Jewish prejudice against women

A Rabbinical prejudice prevailed to the effect that woman is not capable of profound religious instruction: “Do not prolong conversation with a woman; let no one converse with a woman in the street, not even with his own wife; rather burn the sayings of the law than teach them to women. (F. Godet, D. D.)

The test of friendship

Even those whom we love and honour, and with whom our relations are peculiarly intimate, are likely to do things which we cannot at the time fully understand or account for. Then it is that our friendship is tested, and that it can show itself at its truest and best. A friend can be trusted even when he cannot be understood. A real friend will trust even when he does not understand. Nor does a friend always want to ask what or why when he is in doubt as to a loved one’s conduct--which does not bear on his possible duty to that loved one. Peculiarly is it true that our Saviour’s course, even in His dealings with ourselves, is not always understood by us. We must trust Him because we know Him, even while we do not know just what He is doing, and why, in His loving control of our interests and of His own. (H. C. Trumbull, D. D.)

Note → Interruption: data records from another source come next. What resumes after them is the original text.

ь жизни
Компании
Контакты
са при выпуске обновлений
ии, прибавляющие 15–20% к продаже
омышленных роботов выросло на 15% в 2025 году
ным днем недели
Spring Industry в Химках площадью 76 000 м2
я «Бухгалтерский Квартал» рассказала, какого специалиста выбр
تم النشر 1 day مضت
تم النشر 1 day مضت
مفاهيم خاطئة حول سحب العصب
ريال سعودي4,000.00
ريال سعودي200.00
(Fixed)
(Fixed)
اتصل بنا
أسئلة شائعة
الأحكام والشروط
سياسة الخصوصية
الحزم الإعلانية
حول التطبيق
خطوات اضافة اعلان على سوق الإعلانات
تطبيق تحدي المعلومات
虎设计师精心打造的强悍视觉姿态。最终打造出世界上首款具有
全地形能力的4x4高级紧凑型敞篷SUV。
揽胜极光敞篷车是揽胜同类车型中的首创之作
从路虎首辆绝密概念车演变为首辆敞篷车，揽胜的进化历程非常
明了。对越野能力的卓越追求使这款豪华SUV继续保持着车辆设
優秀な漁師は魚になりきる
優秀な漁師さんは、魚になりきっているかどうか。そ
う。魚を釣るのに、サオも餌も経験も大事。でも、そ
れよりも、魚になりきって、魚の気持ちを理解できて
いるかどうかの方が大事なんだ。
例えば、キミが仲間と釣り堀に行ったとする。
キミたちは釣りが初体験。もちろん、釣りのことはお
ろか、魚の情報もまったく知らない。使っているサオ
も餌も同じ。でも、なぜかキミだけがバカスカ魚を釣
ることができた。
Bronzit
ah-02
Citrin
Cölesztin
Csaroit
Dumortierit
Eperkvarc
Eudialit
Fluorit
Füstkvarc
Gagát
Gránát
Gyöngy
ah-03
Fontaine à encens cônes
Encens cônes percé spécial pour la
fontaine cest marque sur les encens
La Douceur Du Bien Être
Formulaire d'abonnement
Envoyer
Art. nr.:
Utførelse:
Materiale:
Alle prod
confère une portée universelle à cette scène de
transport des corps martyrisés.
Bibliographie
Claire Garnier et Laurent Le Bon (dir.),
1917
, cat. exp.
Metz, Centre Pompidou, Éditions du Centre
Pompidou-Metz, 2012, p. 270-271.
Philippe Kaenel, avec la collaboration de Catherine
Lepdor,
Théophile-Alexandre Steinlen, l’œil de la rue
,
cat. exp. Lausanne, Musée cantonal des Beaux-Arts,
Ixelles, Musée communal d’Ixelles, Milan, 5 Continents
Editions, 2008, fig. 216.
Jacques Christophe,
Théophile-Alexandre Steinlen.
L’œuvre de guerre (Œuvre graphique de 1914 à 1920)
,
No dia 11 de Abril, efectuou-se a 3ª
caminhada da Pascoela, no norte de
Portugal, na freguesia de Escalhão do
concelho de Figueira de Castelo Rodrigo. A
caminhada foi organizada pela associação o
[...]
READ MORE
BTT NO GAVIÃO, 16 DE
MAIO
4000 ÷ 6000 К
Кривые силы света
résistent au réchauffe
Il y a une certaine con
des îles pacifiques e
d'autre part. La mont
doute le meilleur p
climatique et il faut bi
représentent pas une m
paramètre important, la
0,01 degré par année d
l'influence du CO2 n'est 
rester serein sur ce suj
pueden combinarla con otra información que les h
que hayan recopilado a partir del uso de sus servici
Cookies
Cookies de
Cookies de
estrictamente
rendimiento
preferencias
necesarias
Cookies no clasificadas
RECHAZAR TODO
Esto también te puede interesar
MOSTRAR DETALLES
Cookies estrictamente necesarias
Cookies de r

The reticence of the disciples

Although the hesitancy of the disciples to ask Jesus why He spoke with the woman, was due to their reverence for His character, and their trust in Him, rather than their fear of Him as their Master, yet it is to be noted that their silence was eminently Oriental. Let a high official do anything, however foolish or however unjust, and his servants will stand by impassively, giving no sign that they notice that anything unusual is taking place. After the Indian mutiny, it was remarked by many of the English officers that their body servants, who must have been aware of what was about to happen, not only gave no sign of their knowledge, but bore supercilious, and in some instances unjust, treatment from their masters without changing their attitude of impassive docility, or giving other evidence that their day of vengeance was about to dawn. Of course, when this impassive obsequiousness gets a chance to avenge itself, it does so with an excess of Oriental vindictiveness which an Occidental can hardly understand. Let the balance of power be suddenly changed, and the slavish inferiors who before cringed in the presence of their tyrant, will tread him in the dust with savage joy. (S. S. Times.)

Christ’s treatment of the waifs and strays

A certain painter was once employed to adorn a window in one of our national cathedrals, a work which he did with credit and skill. The artist, however, had an ingenious inventive apprentice, who picked up and preserved all the bits of glass that were nipped off and thrown away as useless. But out of these rejected pieces--so runs the story--he constructed a window of such exquisite beauty as to command greater attention and win heal-tier applause than that designed by the master artist. Thus the Scribes and Pharisees of Judaism, the poets and philosophers of Gentilism, the renowned builders of social fabric, had been constructing their imposing temples out of the best men and chastest women of their respective ages and countries; the slaves, the harlots, the publicans, had been contemptuously rejected, and trampled upon as worthless refuse. At last Jesus Christ appeared; He fixed His kind, compassionate eyes on the huge heap of human rubbish; He associated with the offscouring of society; and lo! He built a grander temple and made more beautiful windows than the world had ever beheld before, out of the soiled characters rejected by the architects and builders of states and churches as vile, noxious offal. The woman of Samaria, the “woman who was a sinner,” Mary Magdalene, how attractively the light of Divine grace streams down upon our world through their variegated histories. (J. Cynddylan Jones.)